Tools employed in DSTs include the following:

 Packers—these are expandable rubber sleeves used to isolate the formation of interest. When they expand they form a seal against the wellbore wall, which prevents formation fluids from flowing through the annulus.

 Perforated pipe—allows the formation fluid to enter the drill stem during the flow periods of the test and then flow to the surface where they can be collected, stored, or burned off.

 Shut-in valve—controls the flow of fluid into the drill stem over a series of open-flow and shut-in periods. When closed, the shut-in valve stops the flow of formation fluid. When open, the shut-in valve allows the formation fluid to flow.

 Outside recorder—is set close to the perforated interval with the pressure sensor on the outside of the drillstring between the upper and lower packer. It measures pressure changes in the formation of interest during the test period, and provides the most accurate indication of reservoir pressure.

 Inside recorder—is set inside the DST assembly to measure the pressure of fluid entering through the perforated interval into the DST tool. The fluid recorder, or flow recorder, is set above the shut-in

fluid recovery.

A fourth, optional, recorder (called a below straddle recorder) is set below the bottom packer on straddle tests to measure how well the bottom packer seat holds.

5.6.3.1 Performing a Drill Stem Test

Drilling mud is circulated and conditioned to ensure the hole is clean and to reduce the possibility of cuttings or other debris damaging the DST tool. The DST tool is typically run into position on drillpipe. A cushion of water or compressed gas may be placed in the drill stem to support the drill stem against mud pressure until the test starts.

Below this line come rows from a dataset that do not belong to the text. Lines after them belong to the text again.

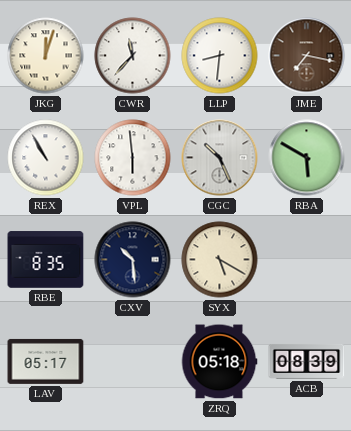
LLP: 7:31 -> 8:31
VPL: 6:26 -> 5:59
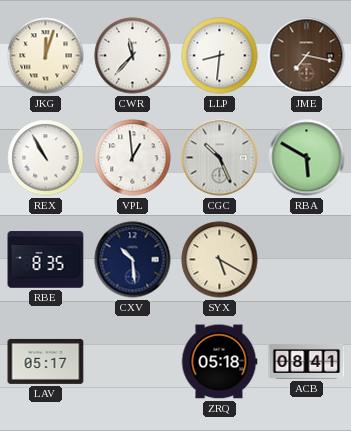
VPL: 5:59 -> 12:59
ACB: 08:39 -> 08:41
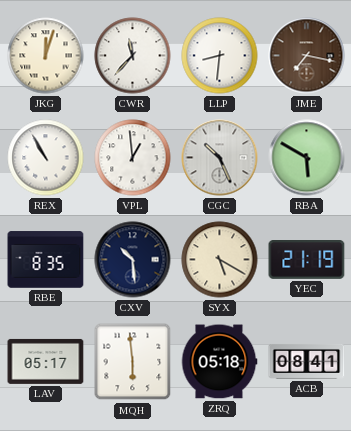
YEC: none -> 21:19
MQH: none -> 5:59
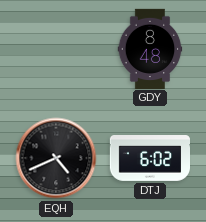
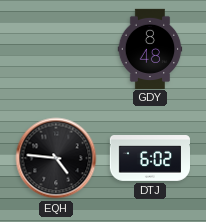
EQH: 4:41 -> 4:46
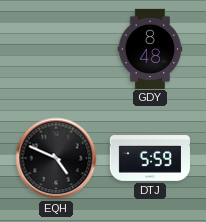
EQH: 4:46 -> 4:49
DTJ: 6:02 -> 5:59
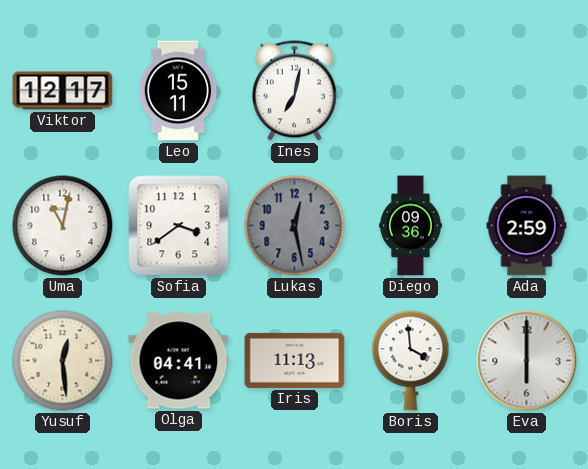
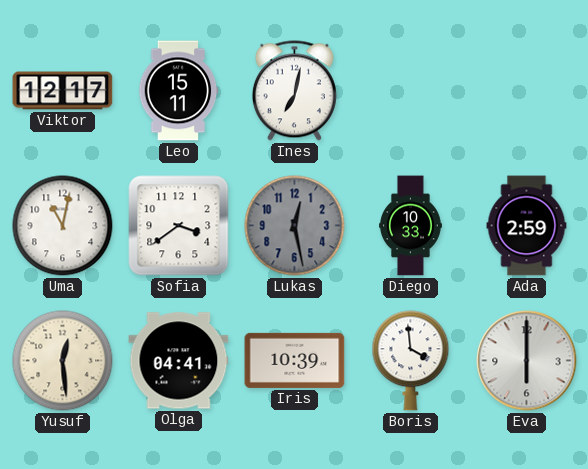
Diego: 09:36 -> 10:33
Iris: 11:13 -> 10:39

When the DST tool is in place, the packer is set to form a seal, usually by applying weight on the packer and the shut-in valve is opened. The cushion, if any, is bled off slowly to allow formation fluids to flow gradually into the drill stem and prevent formation damage caused by an abrupt flow. The wellbore is monitored throughout the DST for pressure changes that warn of poor packer seating. Most DSTs encompass two (and sometimes three) flow and shut-in periods (Figure 47).

The first flow and shut-in period, which is the shortest, clears out any pressure pockets in the wellbore and removes mud from the drill stem. The second and third flow and shut-in periods run longer than the first.

The purpose of the flow periods is to monitor the flow rate and changes in pressure. The shut-in periods serve to record formation pressure.

Figure 47: Drill Stem Testing (DST)

When the DST is complete, the shut-in valve is closed to trap a fresh, clean sample of formation fluid and the DST tool is unseated. Formation fluid is reverse-circulated out of the drill stem to prevent spillage while tripping out. The drillstring and DST tool are carefully tripped out of the hole, and the fluid sample and graphs are retrieved.

Information obtained in performing a DST includes: reservoir pressure, permeability, pressure depletion rates (volume and production rate), and gas, oil and water contacts. The saved sample provides valuable information on fluid saturation, viscosity, contaminants, and harmful gases.

Drillstem testing procedures are detailed more fully in Section 13.9.